2005年は、「 食物アレルギー診療ガイドライン2005」(日本小児アレルギー学会)「食物アレルギーの診療の手引き2005」(厚生労働省研究班)の2つが発刊され、食物アレルギーの診療に大きな前進がみられた年であったのを記憶しています。ちょうどこの2005年から2010年くらいの時期に
負荷試験実施施設が急増したのではないでしょうか。
最近になって感じるのは、負荷試験そのものよりも、むしろその結果を踏まえた食事指導の問題です。負荷試験陽性で除去続行となるのか?、それとも少しは食べていくのか?、少しとはどれくらいの範囲を指すのか?などです。
負荷試験の方法も変化してきているかもしれません。限界まで負荷して強い症状が誘発されてしまえば、患者さんも主治医もひるんでしまい、除去続行という考えに落ち着いてしまうでしょう。そんなにたくさんの量を負荷しなくても良いのかもしれません。文字で表現しにくい部分なのでこれ以上はコメントしません・・・。

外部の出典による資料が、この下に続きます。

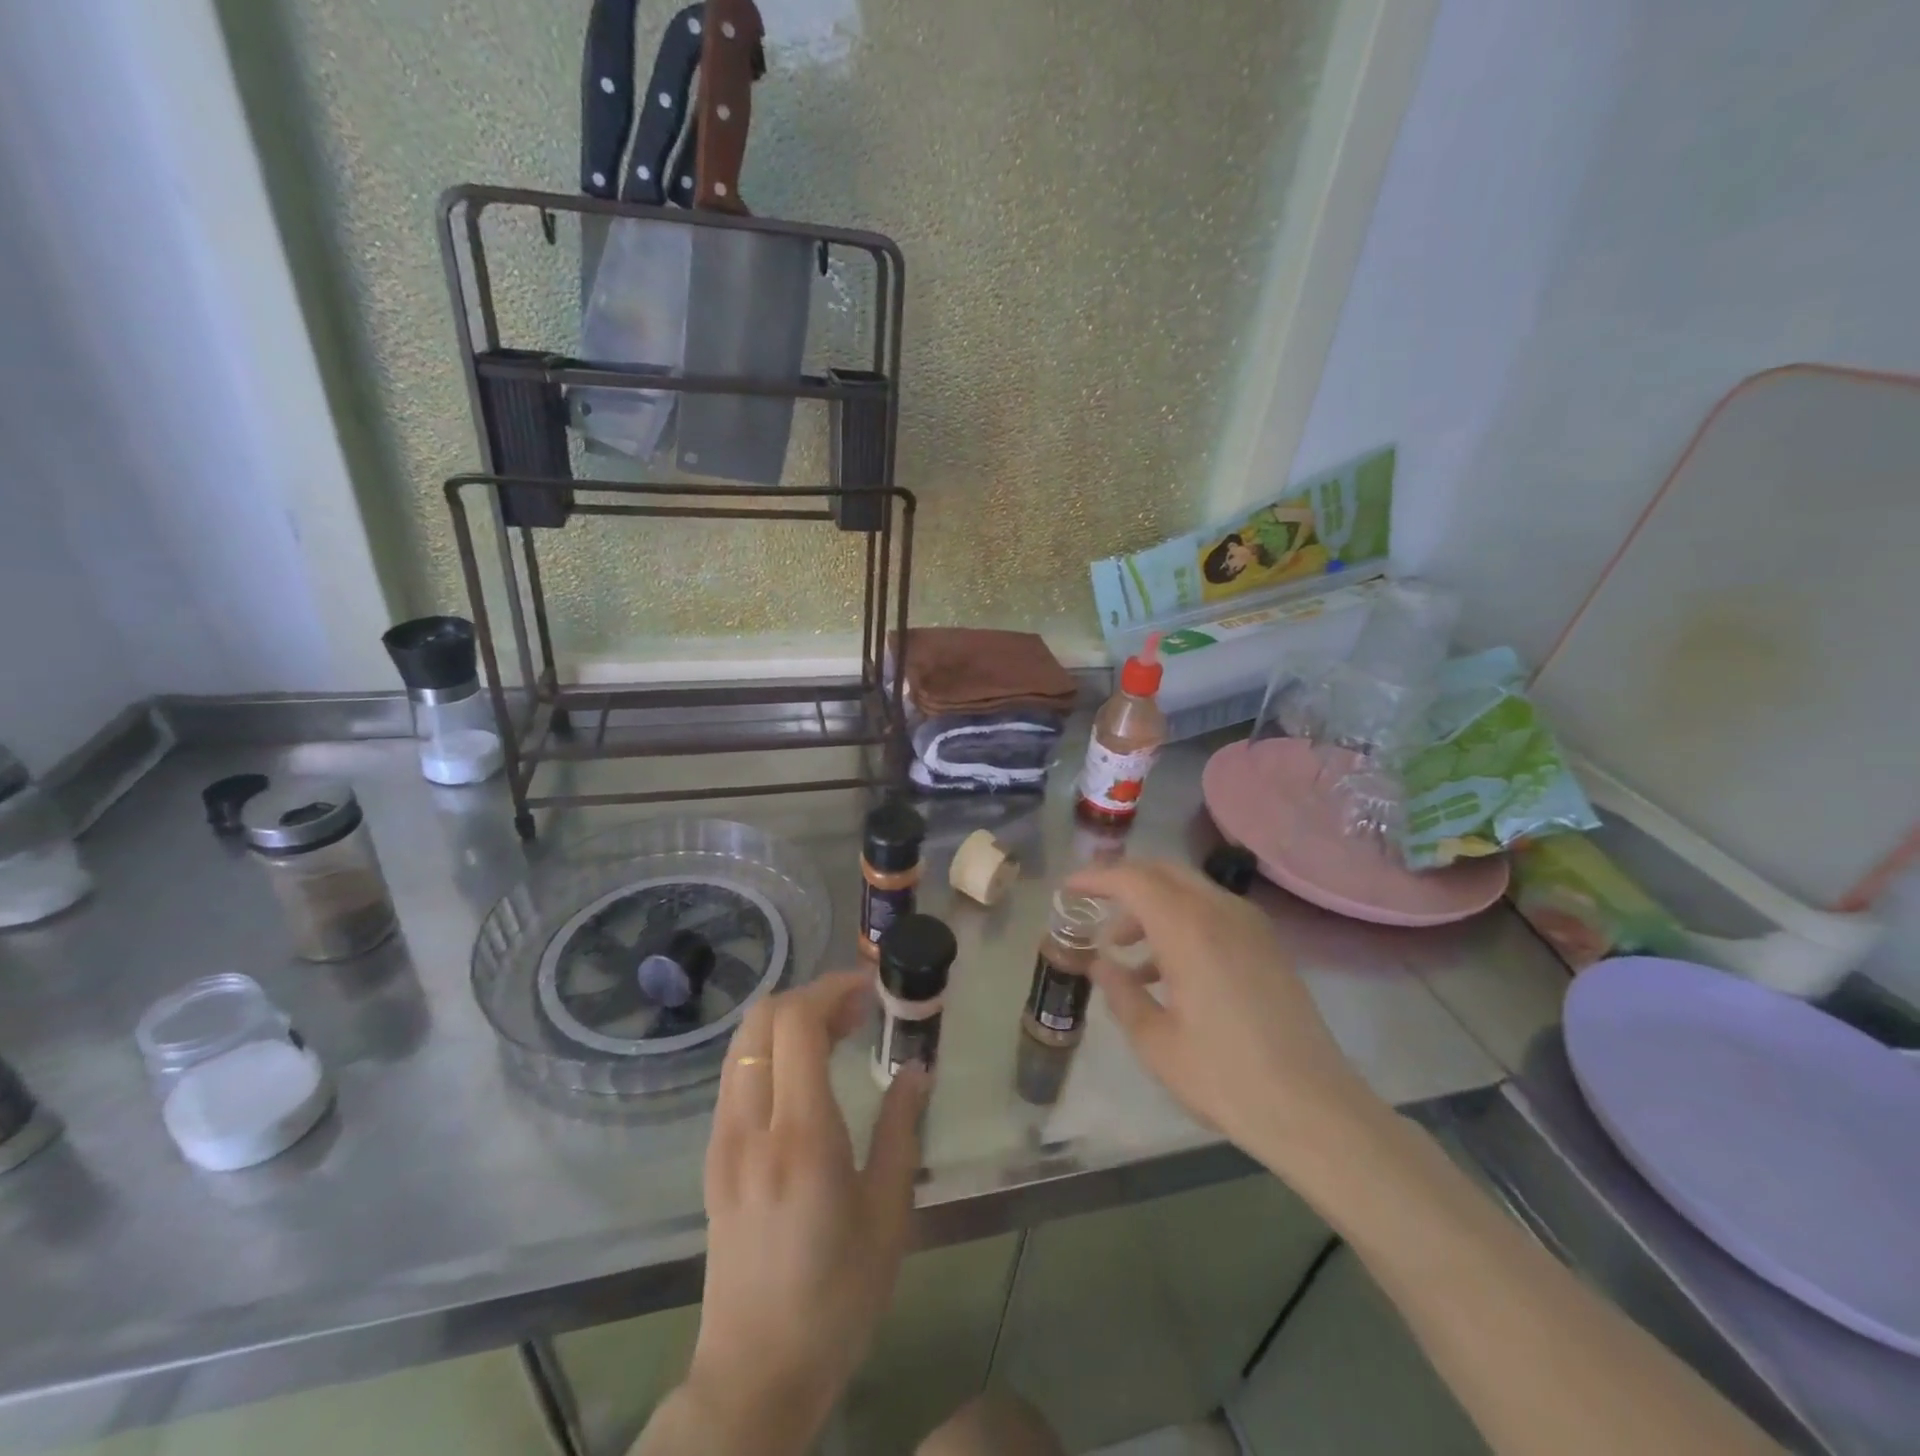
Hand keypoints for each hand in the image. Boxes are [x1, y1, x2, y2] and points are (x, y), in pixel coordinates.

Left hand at [673, 971, 927, 1454]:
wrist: (755, 1374)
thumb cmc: (838, 1298)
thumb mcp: (889, 1214)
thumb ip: (902, 1129)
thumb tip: (916, 1068)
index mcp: (801, 1137)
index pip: (797, 1024)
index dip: (833, 989)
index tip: (871, 989)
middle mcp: (751, 1125)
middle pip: (763, 1018)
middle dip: (812, 996)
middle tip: (858, 1009)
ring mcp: (723, 1139)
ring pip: (744, 1041)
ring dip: (789, 1019)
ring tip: (837, 1032)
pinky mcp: (714, 1156)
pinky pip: (737, 1073)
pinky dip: (771, 1048)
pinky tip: (806, 1071)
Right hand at [1064, 860, 1384, 1175]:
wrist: (1315, 1110)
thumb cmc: (1225, 1077)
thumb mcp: (1156, 1042)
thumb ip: (1121, 993)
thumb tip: (1100, 965)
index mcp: (1189, 929)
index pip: (1132, 879)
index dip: (1095, 878)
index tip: (1068, 890)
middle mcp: (1221, 912)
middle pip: (1163, 872)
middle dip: (1123, 882)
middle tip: (1093, 906)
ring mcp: (1250, 926)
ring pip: (1189, 889)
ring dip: (1152, 905)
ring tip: (1123, 948)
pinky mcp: (1267, 945)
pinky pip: (1212, 912)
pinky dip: (1180, 920)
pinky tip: (1165, 969)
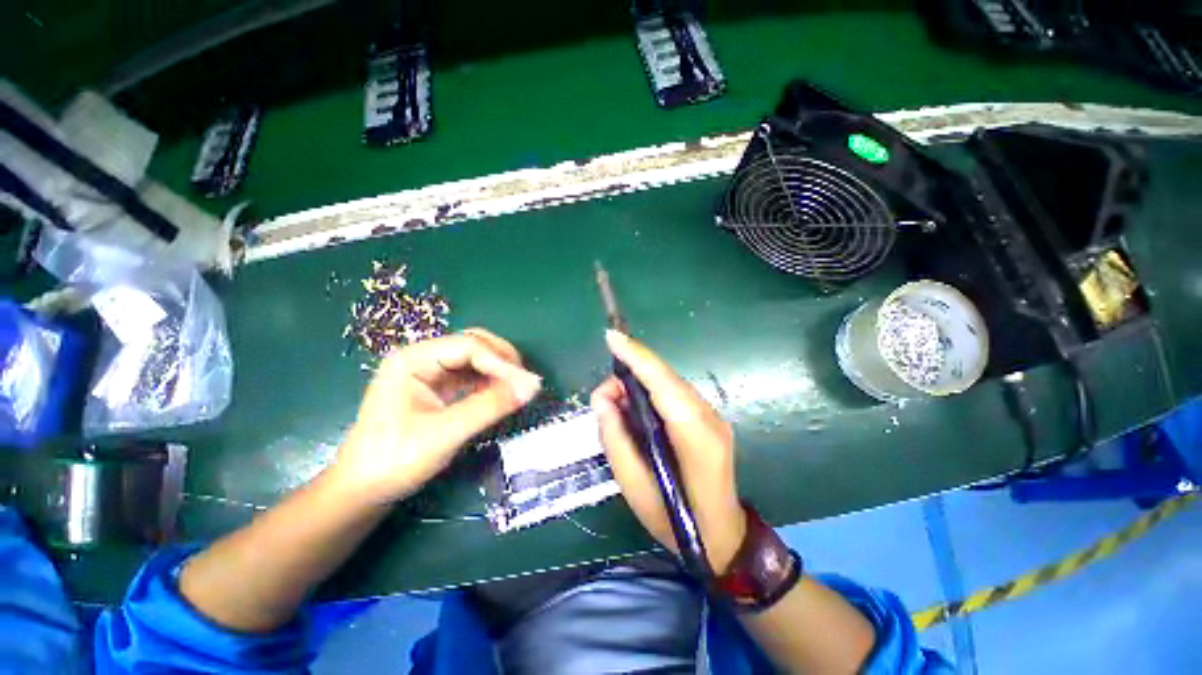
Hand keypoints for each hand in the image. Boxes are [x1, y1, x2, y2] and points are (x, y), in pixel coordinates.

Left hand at [335, 328, 541, 503]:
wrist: (362, 491)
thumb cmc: (394, 461)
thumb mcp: (445, 433)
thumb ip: (490, 406)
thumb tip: (533, 386)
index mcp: (412, 359)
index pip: (468, 346)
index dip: (501, 362)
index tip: (527, 384)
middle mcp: (422, 358)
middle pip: (474, 343)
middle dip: (502, 360)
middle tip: (525, 383)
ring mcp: (431, 372)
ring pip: (476, 357)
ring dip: (500, 370)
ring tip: (518, 389)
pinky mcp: (439, 387)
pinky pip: (473, 374)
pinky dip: (492, 382)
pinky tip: (503, 394)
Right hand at [591, 330, 745, 572]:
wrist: (723, 537)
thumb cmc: (676, 521)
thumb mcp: (634, 488)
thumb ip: (615, 438)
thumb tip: (603, 399)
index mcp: (695, 436)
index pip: (663, 384)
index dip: (637, 357)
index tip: (612, 338)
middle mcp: (709, 417)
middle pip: (666, 378)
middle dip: (632, 371)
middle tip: (605, 396)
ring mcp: (714, 416)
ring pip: (670, 383)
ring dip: (641, 383)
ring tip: (617, 406)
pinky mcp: (710, 418)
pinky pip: (675, 394)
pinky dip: (652, 393)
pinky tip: (637, 409)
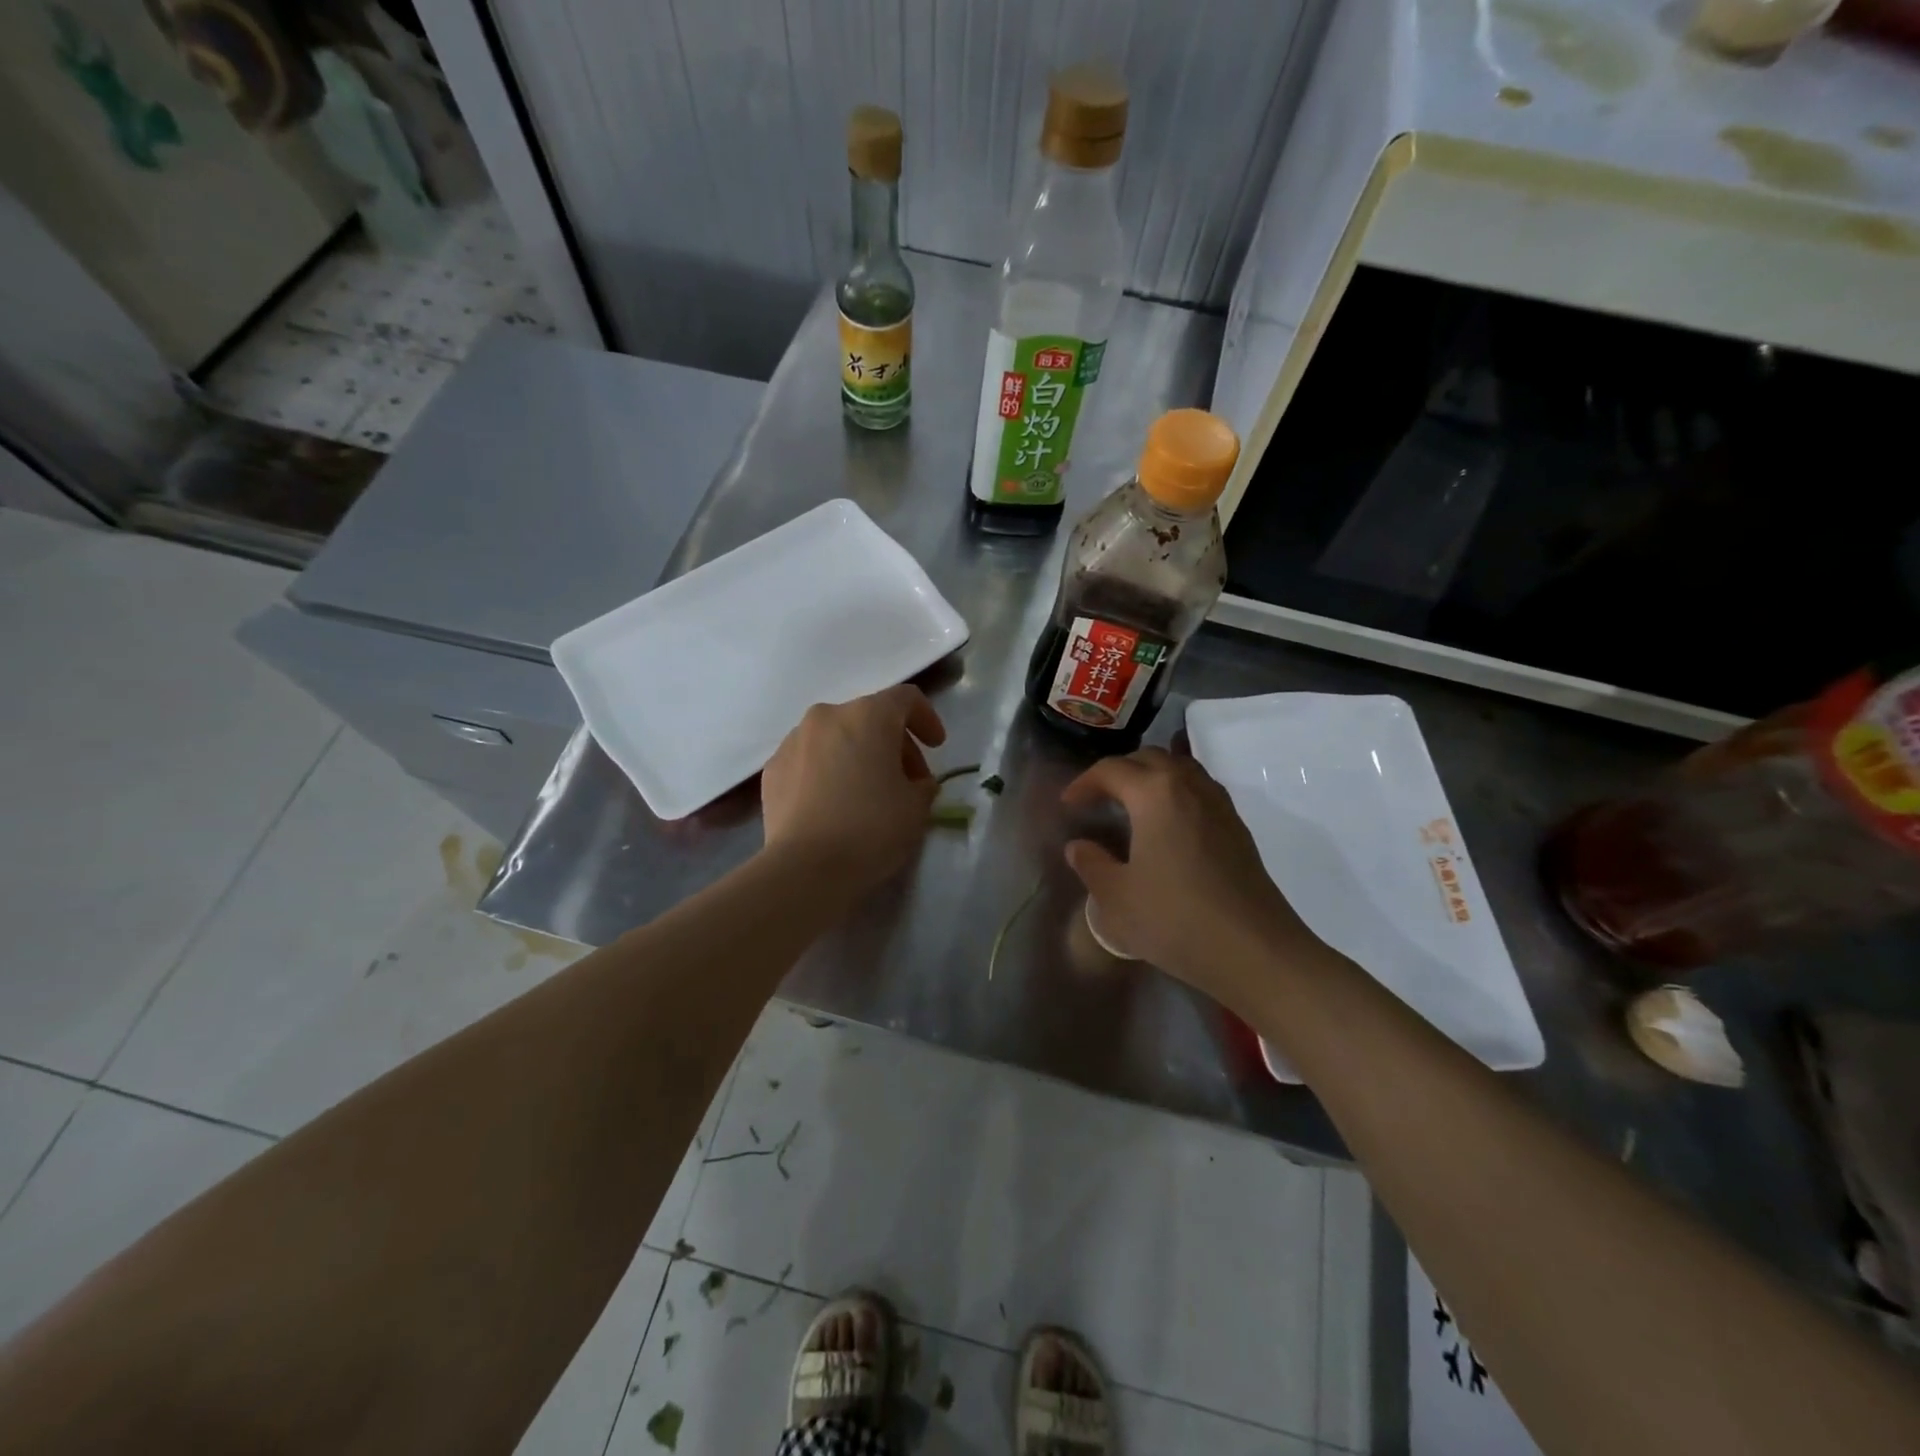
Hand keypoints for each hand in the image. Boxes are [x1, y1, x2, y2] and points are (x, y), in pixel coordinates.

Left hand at [760, 685, 946, 894]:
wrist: (805, 868)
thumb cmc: (871, 829)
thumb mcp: (917, 808)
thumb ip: (923, 785)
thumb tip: (916, 783)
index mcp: (868, 716)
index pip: (905, 699)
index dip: (926, 718)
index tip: (936, 746)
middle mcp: (827, 716)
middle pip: (869, 717)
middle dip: (894, 744)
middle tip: (907, 780)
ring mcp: (794, 741)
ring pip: (837, 737)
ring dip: (858, 755)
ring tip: (867, 792)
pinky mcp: (773, 769)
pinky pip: (810, 759)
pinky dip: (828, 771)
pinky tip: (834, 804)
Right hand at [1060, 747, 1322, 1008]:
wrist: (1254, 950)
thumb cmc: (1176, 919)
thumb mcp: (1117, 898)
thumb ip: (1092, 865)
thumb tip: (1078, 846)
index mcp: (1155, 794)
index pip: (1111, 770)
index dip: (1084, 783)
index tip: (1068, 804)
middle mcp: (1189, 786)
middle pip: (1149, 759)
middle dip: (1118, 772)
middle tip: (1098, 799)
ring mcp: (1219, 805)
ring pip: (1180, 769)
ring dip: (1151, 777)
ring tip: (1131, 804)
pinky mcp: (1237, 827)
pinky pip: (1199, 790)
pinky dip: (1176, 793)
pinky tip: (1167, 825)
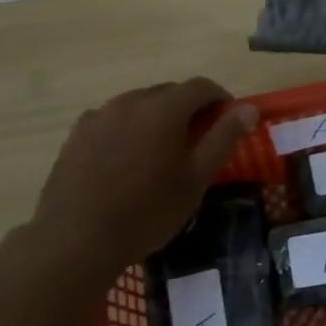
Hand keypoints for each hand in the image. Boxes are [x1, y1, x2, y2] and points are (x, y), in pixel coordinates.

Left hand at [31, 78, 258, 271]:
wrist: (77, 239)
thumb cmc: (148, 211)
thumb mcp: (196, 178)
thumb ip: (223, 138)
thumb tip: (248, 109)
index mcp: (164, 109)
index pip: (200, 86)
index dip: (220, 98)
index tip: (228, 120)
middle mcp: (130, 101)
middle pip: (168, 92)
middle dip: (188, 108)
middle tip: (197, 140)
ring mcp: (99, 115)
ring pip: (138, 105)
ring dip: (156, 118)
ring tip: (160, 152)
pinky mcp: (77, 133)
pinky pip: (112, 120)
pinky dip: (128, 130)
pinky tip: (126, 161)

2g以下、2mL以下などの少量で強い症状を呈してしまう患者さんは、どうすれば良いのでしょう?
普通に考えれば「重症」という分類で除去続行という判断になるのかもしれませんが、それで良いのでしょうか?こういう患者さんは、除去を続けるほど、年齢が上がるほど、むしろ過敏状態が高まり、高いリスクを背負ってしまうなどということは無いのでしょうか?
まだまだわからないことが多くあるわけですが、一部の専門医は感じていると思います。
「とにかく、低年齢のうちからほんの少しでもいいから食べさせておく。重症化させないためにも。」
*患者さんが自己判断で食事摂取を進めることは危険です。注意してください。